これまでに研究グループは、FOP患者由来のiPS細胞(FOP-iPS細胞)を用いた実験で、アクチビンAが変異したACVR1に結合して異常なシグナルを伝えることで、間葉系間質細胞の軟骨分化を促進することを同定した。さらにFOP-iPS細胞を用いた薬剤スクリーニングでmTOR阻害剤であるラパマイシンがアクチビンAによる軟骨分化を抑制することを発見し、FOPマウスモデルにおいても外傷後の異所性骨形成が抑制されることを確認した。今回はFOPマウスモデルにおいて、自然に形成される異所性骨、外傷後に形成される異所性骨、異所性骨切除後の再発に対するラパマイシンの効果の確認・投与時期の検証を行った。
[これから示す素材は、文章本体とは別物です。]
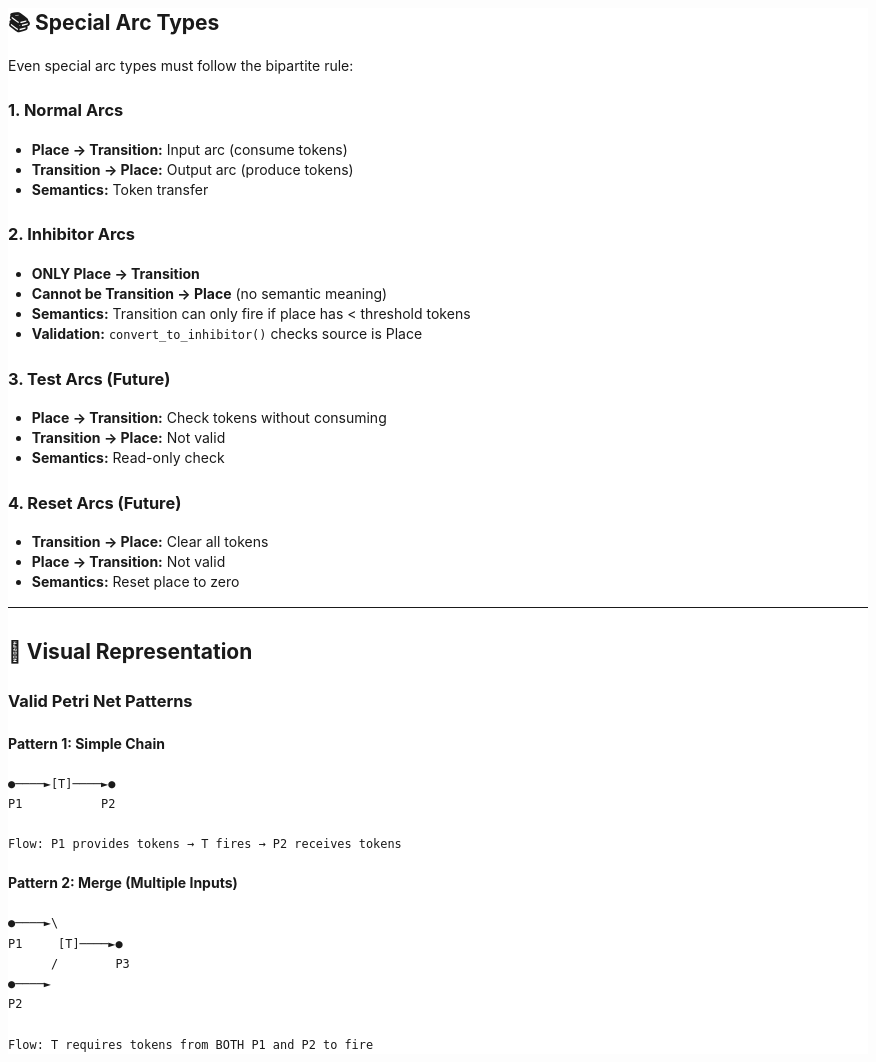 ## 📚 Special Arc Types

Even special arc types must follow the bipartite rule:

### 1. Normal Arcs
- **Place → Transition:** Input arc (consume tokens)
- **Transition → Place:** Output arc (produce tokens)
- **Semantics:** Token transfer

### 2. Inhibitor Arcs
- **ONLY Place → Transition**
- **Cannot be Transition → Place** (no semantic meaning)
- **Semantics:** Transition can only fire if place has < threshold tokens
- **Validation:** `convert_to_inhibitor()` checks source is Place

### 3. Test Arcs (Future)
- **Place → Transition:** Check tokens without consuming
- **Transition → Place:** Not valid
- **Semantics:** Read-only check

### 4. Reset Arcs (Future)
- **Transition → Place:** Clear all tokens
- **Place → Transition:** Not valid
- **Semantics:** Reset place to zero

---

## 🎨 Visual Representation

### Valid Petri Net Patterns

#### Pattern 1: Simple Chain
```
●────►[T]────►●
P1           P2

Flow: P1 provides tokens → T fires → P2 receives tokens
```

#### Pattern 2: Merge (Multiple Inputs)
```
●────►\
P1     [T]────►●
      /        P3
●────►
P2

Flow: T requires tokens from BOTH P1 and P2 to fire
```
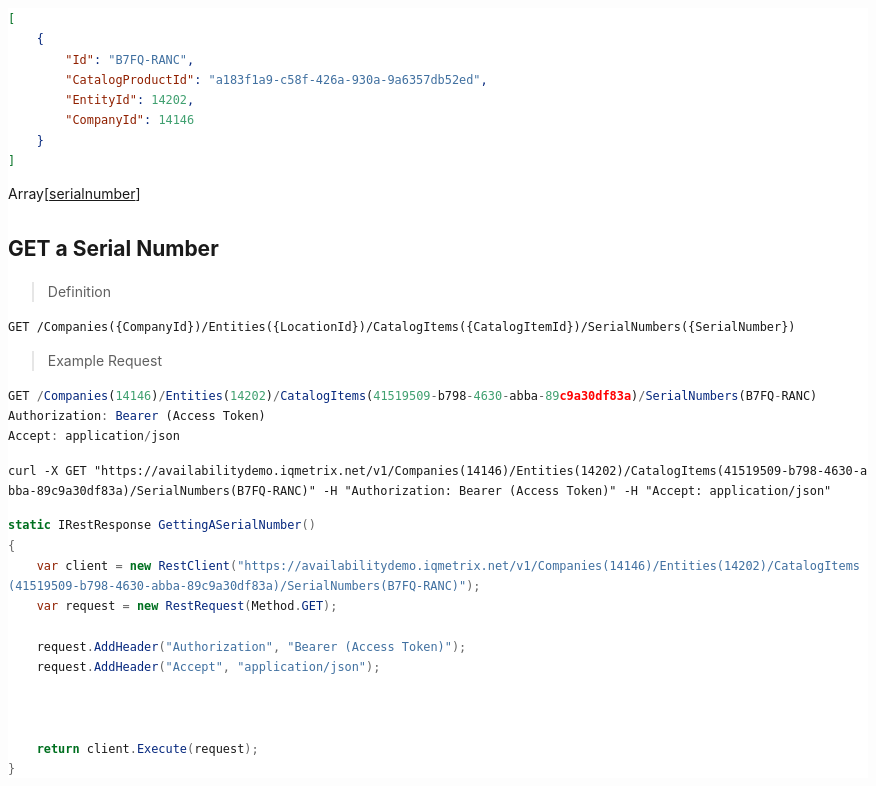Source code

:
 ```json
[
    {
        "Id": "B7FQ-RANC",
        "CatalogProductId": "a183f1a9-c58f-426a-930a-9a6357db52ed",
        "EntityId": 14202,
        "CompanyId": 14146
    }
]
```



 Array[[serialnumber](#SerialNumber)]



## <span class='get'>GET</span> a Serial Number



> Definition

```
GET /Companies({CompanyId})/Entities({LocationId})/CatalogItems({CatalogItemId})/SerialNumbers({SerialNumber})
```

> Example Request

```javascript
GET /Companies(14146)/Entities(14202)/CatalogItems(41519509-b798-4630-abba-89c9a30df83a)/SerialNumbers(B7FQ-RANC)
Authorization: Bearer (Access Token)
Accept: application/json
```


```shell
curl -X GET "https://availabilitydemo.iqmetrix.net/v1/Companies(14146)/Entities(14202)/CatalogItems(41519509-b798-4630-abba-89c9a30df83a)/SerialNumbers(B7FQ-RANC)" -H "Authorization: Bearer (Access Token)" -H "Accept: application/json"
```

```csharp
static IRestResponse GettingASerialNumber()
{
    var client = new RestClient("https://availabilitydemo.iqmetrix.net/v1/Companies(14146)/Entities(14202)/CatalogItems(41519509-b798-4630-abba-89c9a30df83a)/SerialNumbers(B7FQ-RANC)");
    var request = new RestRequest(Method.GET);
     
    request.AddHeader("Authorization", "Bearer (Access Token)"); 
    request.AddHeader("Accept", "application/json"); 

    

    return client.Execute(request);
}
```
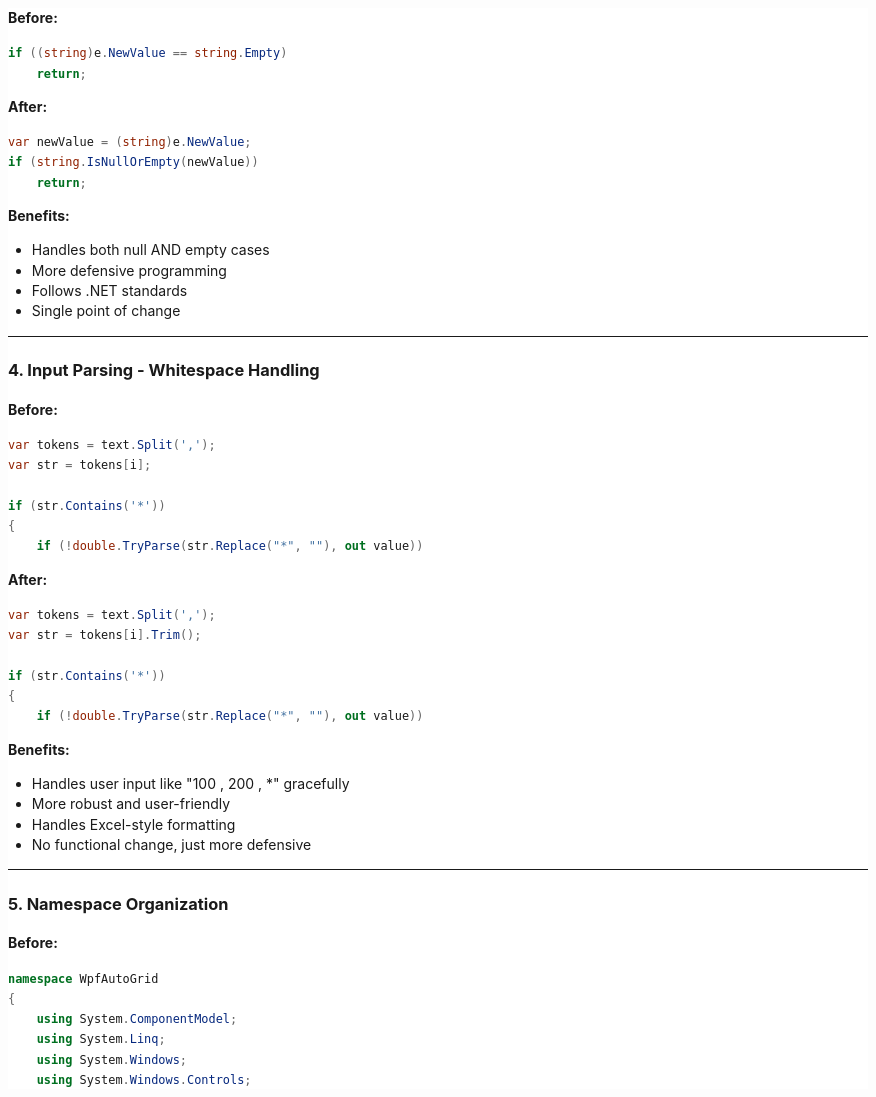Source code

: **Before:**
```csharp
if ((string)e.NewValue == string.Empty)
    return;
```

**After:**
```csharp
var newValue = (string)e.NewValue;
if (string.IsNullOrEmpty(newValue))
    return;
```

**Benefits:**
- Handles both null AND empty cases
- More defensive programming
- Follows .NET standards
- Single point of change

---

### 4. Input Parsing - Whitespace Handling

**Before:**
```csharp
var tokens = text.Split(',');
var str = tokens[i];

if (str.Contains('*'))
{
    if (!double.TryParse(str.Replace("*", ""), out value))
```

**After:**
```csharp
var tokens = text.Split(',');
var str = tokens[i].Trim();

if (str.Contains('*'))
{
    if (!double.TryParse(str.Replace("*", ""), out value))
```

**Benefits:**
- Handles user input like "100 , 200 , *" gracefully
- More robust and user-friendly
- Handles Excel-style formatting
- No functional change, just more defensive

---

### 5. Namespace Organization

**Before:**
```csharp
namespace WpfAutoGrid
{
    using System.ComponentModel;
    using System.Linq;
    using System.Windows;
    using System.Windows.Controls;
```
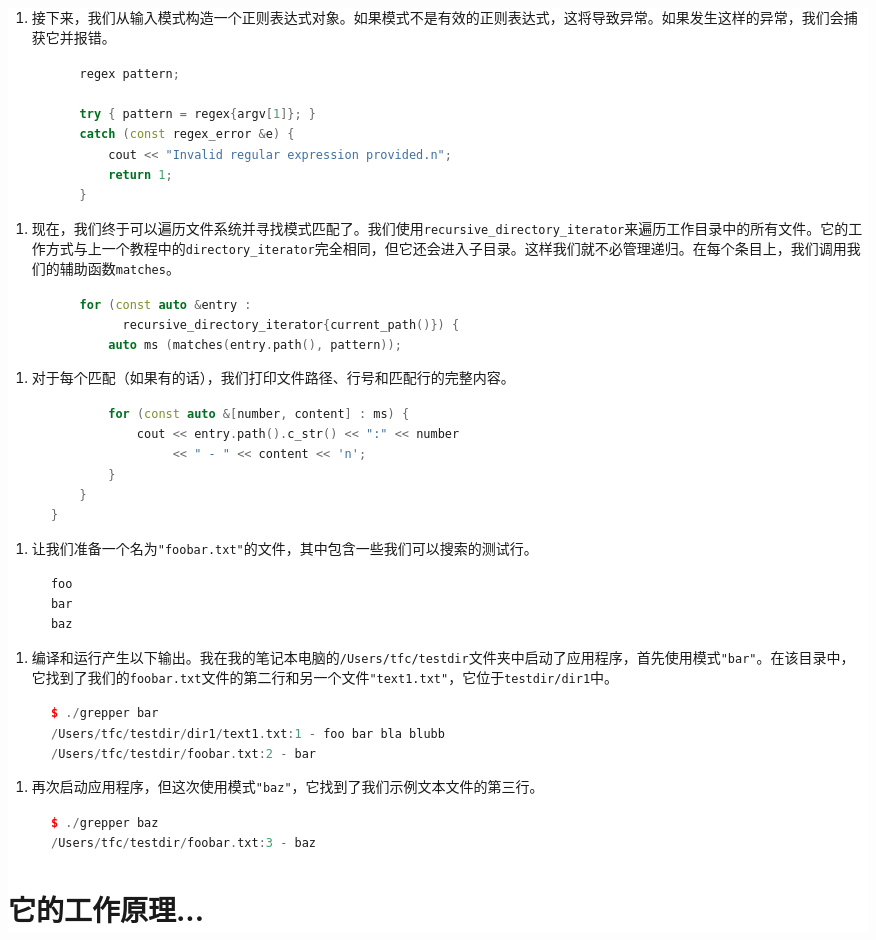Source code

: 1.  接下来，我们从输入模式构造一个正则表达式对象。如果模式不是有效的正则表达式，这将导致异常。如果发生这样的异常，我们会捕获它并报错。

```cpp
          regex pattern;

          try { pattern = regex{argv[1]}; }
          catch (const regex_error &e) {
              cout << "Invalid regular expression provided.n";
              return 1;
          }
```

1.  现在，我们终于可以遍历文件系统并寻找模式匹配了。我们使用`recursive_directory_iterator`来遍历工作目录中的所有文件。它的工作方式与上一个教程中的`directory_iterator`完全相同，但它还会进入子目录。这样我们就不必管理递归。在每个条目上，我们调用我们的辅助函数`matches`。

```cpp
          for (const auto &entry :
                recursive_directory_iterator{current_path()}) {
              auto ms (matches(entry.path(), pattern));
```

1.  对于每个匹配（如果有的话），我们打印文件路径、行号和匹配行的完整内容。

```cpp
              for (const auto &[number, content] : ms) {
                  cout << entry.path().c_str() << ":" << number
                       << " - " << content << 'n';
              }
          }
      }
```

1.  让我们准备一个名为`"foobar.txt"`的文件，其中包含一些我们可以搜索的测试行。

```cpp
      foo
      bar
      baz
```

1.  编译和运行产生以下输出。我在我的笔记本电脑的`/Users/tfc/testdir`文件夹中启动了应用程序，首先使用模式`"bar"`。在该目录中，它找到了我们的`foobar.txt`文件的第二行和另一个文件`"text1.txt"`，它位于`testdir/dir1`中。

```cpp
      $ ./grepper bar
      /Users/tfc/testdir/dir1/text1.txt:1 - foo bar bla blubb
      /Users/tfc/testdir/foobar.txt:2 - bar

```

1.  再次启动应用程序，但这次使用模式`"baz"`，它找到了我们示例文本文件的第三行。

```cpp
      $ ./grepper baz
      /Users/tfc/testdir/foobar.txt:3 - baz
```

# 它的工作原理...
FOPマウスに予防的投与で自然発生の異所性骨が抑制、炎症期でも抑制
まず、自然発生する異所性骨に対するラパマイシンの予防的投与について検証。変異ACVR1を発現させたFOPマウスを単独で飼育し、Vehicle(コントロール)またはラパマイシンの投与を行い、異所性骨の形成をCTで評価した。その結果、Vehicle投与群では外傷を加えなくても全例に顎、股関節、肋骨周囲などに異所性骨化が観察されたが、ラパマイシン投与群では異所性骨の発生率・体積ともに低下が認められた。
次に、外傷後異所性骨化に対するラパマイシンの投与時期を検討。FOPマウスに対して骨格筋損傷を加え、ラパマイシンを損傷前・損傷時に投与開始した場合に形成される異所性骨化の体積を比較した。その結果、筋損傷部位の異所性骨化はどちらの治療群でも抑制効果が認められたが、FOPマウスでは筋損傷後に非損傷部位でも異所性骨の形成がみられ、ラパイシン先行投与群でのみ有意に抑制された。また、骨格筋損傷後早期の炎症期におけるラパマイシンの効果をFOPマウスの組織切片で確認したところ、ラパマイシンにより単球/マクロファージなどの炎症細胞の浸潤が抑制され、異所性骨化形成の初期においても抑制効果がみられた。
ラパマイシン予防的投与は異所性骨切除後の再発も軽減
最後に、FOPマウスをコントロール群、ラパマイシン切除時投与開始群、先行投与群に分け、骨格筋損傷後に形成された異所性骨の切除を行い、異所性骨の再発を評価した。結果、異所性骨の切除により、いずれの群においても異所性骨の体積は減少したが、コントロール群では異所性骨の再発を認めた。ラパマイシン投与を行ったどちらの群でも再発は抑制されたが、先行投与群の方が抑制効果は顕著だった。
今回の研究では、FOPマウスを用いて、自然発生する異所性骨、損傷後に生じる異所性骨、異所性骨切除後の再発に対するラパマイシンの予防的投与による効果を検証し、有効性を確認した。研究グループは、「臨床面においてもラパマイシンの予防的投与による有効性が期待されるが、異所性骨切除後の再発に対してはより強固に抑制する治療法を今後さらに探求する予定」と、述べている。